TASK REQUIREMENTS.
All lines holding the word "garage" are to be copied from the records beneath.

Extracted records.
--------------------------------

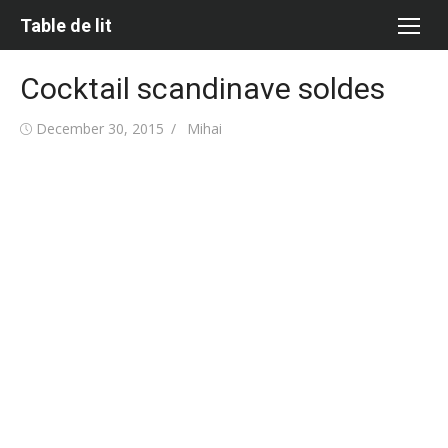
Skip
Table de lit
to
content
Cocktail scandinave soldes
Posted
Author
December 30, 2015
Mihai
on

--------------------------------

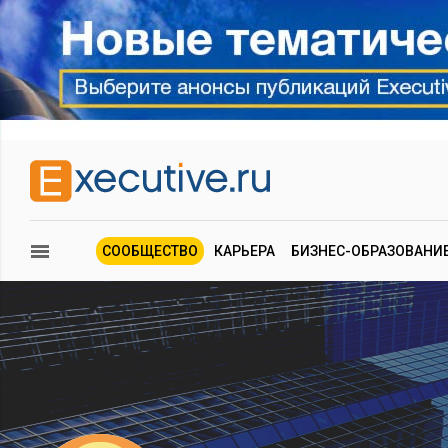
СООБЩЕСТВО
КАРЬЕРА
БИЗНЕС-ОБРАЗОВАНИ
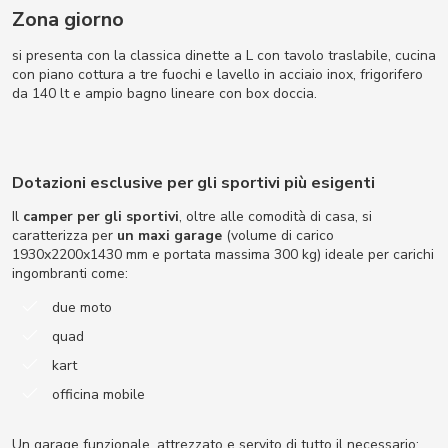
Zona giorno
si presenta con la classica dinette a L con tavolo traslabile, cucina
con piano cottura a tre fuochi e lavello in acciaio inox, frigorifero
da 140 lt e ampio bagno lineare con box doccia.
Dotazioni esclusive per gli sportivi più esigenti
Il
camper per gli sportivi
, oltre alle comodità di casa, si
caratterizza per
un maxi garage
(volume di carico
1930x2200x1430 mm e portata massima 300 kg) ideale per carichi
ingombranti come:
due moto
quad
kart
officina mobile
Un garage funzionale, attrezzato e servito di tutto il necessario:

--------------------------------

TASK ANSWER.
un maxi garage
Un garage funzionale, attrezzato e servito di tutto il necessario:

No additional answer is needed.